> [SET EXERCISE]:
Could you sum up the abstract on Qur'ān indexes in two sentences?

> [SELECTED EXCERPT]:
::::::::
Abstract: Indexes
are among the important resources for studies on the Qur'ān. Owing to such works, it is possible to find
easily whether a word belong to Qur'ān and in which verses or how it is used. Such
works of arts, whose early examples are given by Muslim scientists, later written
by orientalists and thus gave its first work of art with the help of a German
Orientalist Gustavus Flügel. His accommodation of Qur'ān index
blazed a trail in this field and later, it became a resource to those work
written by Muslims. Yahya Hilmi Kastamonī who was one of the late Ottoman Era
scholar never mentioned from Flügel and his work in his work named Misbāh
al-Ihvān. In this article, after introduction of the work of these two
authors, two works are compared in terms of obvious mistakes. The aim is to
determine whether the work of Kastamonī is original or not.
Summary: The scope of this work consists of the comparison of
two "index" type of works. It's obvious that indexes are the most
essential source in the Qur'ān based researches. The aim of these kinds of
works is both to enable researchers to reach verses of the Qur'ān and to show
those concepts where and how it is displayed in the Qur'ān. Thus, both effort
and time loss will be prevented. Together with
knowing that the first Qur'an indexes were prepared by Muslim authors, it's not
clear which one is the first. The work called Tertību zībā by Ottoman theologian
Muhammed al-Vardarī is considered as one of the first indexes in the field. The
author organised this work by putting the very first words of verses of the Qur'ān
in an alphabetic order in Turkish so as to reach the intended verse of the Qur’ān
easily. The efforts for writing indexes continued later on, by taking his work
as an example, the number has extended hastily with writing other works up to
now.
::::::::
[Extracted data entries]

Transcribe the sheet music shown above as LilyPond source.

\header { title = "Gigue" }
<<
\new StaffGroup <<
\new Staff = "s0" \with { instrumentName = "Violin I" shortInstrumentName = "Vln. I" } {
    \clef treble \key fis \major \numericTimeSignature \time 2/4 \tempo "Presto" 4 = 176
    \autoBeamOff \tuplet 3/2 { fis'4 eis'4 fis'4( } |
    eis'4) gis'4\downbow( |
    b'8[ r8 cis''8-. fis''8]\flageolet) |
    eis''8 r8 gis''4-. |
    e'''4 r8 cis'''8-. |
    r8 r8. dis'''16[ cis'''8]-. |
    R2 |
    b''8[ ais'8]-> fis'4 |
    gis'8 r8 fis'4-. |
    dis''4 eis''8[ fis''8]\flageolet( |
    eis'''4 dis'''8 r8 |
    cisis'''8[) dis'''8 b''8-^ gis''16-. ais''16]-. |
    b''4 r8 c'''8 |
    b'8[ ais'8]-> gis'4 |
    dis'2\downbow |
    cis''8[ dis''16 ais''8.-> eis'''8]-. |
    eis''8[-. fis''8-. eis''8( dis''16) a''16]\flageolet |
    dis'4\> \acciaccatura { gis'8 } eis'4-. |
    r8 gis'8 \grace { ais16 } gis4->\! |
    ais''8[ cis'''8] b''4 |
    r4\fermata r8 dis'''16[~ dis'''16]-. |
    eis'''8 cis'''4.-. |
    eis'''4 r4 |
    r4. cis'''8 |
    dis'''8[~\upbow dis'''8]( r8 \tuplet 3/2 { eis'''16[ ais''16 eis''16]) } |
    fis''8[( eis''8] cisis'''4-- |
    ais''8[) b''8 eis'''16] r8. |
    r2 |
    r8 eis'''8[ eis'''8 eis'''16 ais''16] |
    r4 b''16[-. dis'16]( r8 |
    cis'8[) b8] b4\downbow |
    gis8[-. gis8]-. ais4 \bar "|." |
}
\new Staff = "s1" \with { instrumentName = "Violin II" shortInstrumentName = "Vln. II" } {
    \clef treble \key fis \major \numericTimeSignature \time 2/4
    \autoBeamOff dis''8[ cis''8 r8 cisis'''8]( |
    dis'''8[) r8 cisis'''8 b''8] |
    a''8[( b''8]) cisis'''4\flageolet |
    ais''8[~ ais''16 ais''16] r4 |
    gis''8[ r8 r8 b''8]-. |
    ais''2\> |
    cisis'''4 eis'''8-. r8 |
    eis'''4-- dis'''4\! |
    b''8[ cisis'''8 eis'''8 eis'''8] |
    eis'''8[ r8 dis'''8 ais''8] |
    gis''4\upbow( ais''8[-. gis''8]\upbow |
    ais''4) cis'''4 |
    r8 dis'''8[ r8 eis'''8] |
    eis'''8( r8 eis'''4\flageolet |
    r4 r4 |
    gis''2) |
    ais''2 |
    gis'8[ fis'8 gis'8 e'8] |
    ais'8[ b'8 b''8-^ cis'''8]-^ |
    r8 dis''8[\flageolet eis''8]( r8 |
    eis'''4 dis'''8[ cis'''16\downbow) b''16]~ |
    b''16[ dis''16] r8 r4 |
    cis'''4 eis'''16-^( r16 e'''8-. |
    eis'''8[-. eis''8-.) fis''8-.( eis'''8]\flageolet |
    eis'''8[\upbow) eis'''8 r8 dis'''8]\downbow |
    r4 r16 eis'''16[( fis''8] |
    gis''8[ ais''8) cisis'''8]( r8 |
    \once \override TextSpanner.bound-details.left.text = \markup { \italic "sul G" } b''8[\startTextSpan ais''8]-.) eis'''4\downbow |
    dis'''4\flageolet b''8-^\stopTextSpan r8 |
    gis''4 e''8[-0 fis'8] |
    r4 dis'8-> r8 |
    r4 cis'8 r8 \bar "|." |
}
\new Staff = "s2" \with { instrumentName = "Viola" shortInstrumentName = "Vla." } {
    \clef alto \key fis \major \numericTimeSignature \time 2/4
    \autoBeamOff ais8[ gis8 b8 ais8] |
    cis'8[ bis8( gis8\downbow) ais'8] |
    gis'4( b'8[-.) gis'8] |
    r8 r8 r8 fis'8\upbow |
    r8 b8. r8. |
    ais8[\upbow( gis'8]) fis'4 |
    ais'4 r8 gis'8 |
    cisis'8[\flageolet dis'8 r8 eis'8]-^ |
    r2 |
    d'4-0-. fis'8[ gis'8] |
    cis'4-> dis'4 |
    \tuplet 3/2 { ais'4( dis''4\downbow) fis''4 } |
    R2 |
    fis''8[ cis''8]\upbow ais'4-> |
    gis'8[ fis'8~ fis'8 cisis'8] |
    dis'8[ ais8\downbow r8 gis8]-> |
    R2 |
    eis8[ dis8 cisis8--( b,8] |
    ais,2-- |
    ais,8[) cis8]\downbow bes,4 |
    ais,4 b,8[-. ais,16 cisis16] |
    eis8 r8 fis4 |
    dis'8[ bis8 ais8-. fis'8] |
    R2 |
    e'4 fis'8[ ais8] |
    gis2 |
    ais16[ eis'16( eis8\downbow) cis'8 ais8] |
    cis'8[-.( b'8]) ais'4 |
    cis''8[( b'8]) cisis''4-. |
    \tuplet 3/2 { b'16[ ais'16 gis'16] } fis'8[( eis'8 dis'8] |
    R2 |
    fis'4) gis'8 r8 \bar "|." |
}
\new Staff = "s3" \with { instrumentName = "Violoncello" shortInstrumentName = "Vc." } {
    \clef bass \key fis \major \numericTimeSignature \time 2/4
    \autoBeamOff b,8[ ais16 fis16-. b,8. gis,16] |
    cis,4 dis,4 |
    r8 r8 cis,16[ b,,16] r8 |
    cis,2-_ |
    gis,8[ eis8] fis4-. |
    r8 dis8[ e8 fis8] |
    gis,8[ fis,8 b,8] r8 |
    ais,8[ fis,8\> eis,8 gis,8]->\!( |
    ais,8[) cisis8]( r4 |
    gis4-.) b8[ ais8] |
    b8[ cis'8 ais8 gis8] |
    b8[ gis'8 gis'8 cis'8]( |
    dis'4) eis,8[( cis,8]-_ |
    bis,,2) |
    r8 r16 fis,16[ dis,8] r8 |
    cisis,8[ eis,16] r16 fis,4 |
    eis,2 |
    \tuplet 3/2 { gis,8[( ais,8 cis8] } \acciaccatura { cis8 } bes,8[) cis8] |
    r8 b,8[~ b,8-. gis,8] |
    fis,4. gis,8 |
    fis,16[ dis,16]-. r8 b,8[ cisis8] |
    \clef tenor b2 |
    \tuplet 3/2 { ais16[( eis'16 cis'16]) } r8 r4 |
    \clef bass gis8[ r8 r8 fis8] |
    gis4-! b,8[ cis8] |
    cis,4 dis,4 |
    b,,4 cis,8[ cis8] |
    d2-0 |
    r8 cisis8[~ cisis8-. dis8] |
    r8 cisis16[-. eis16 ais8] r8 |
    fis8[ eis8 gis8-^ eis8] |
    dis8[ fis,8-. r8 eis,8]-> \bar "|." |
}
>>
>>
::::::::
> [EXPECTED ANSWER]:
Indexes are key resources for Qur'ān studies because they show whether a word belongs to the Qur'ān and in which verses and how it is used, and the index by the German orientalist Gustavus Flügel blazed a trail that later served Muslim authors. The article compares Flügel's work with Misbāh al-Ihvān by the late Ottoman scholar Yahya Hilmi Kastamonī, who never mentions Flügel, in terms of obvious mistakes to determine whether Kastamonī's work is original.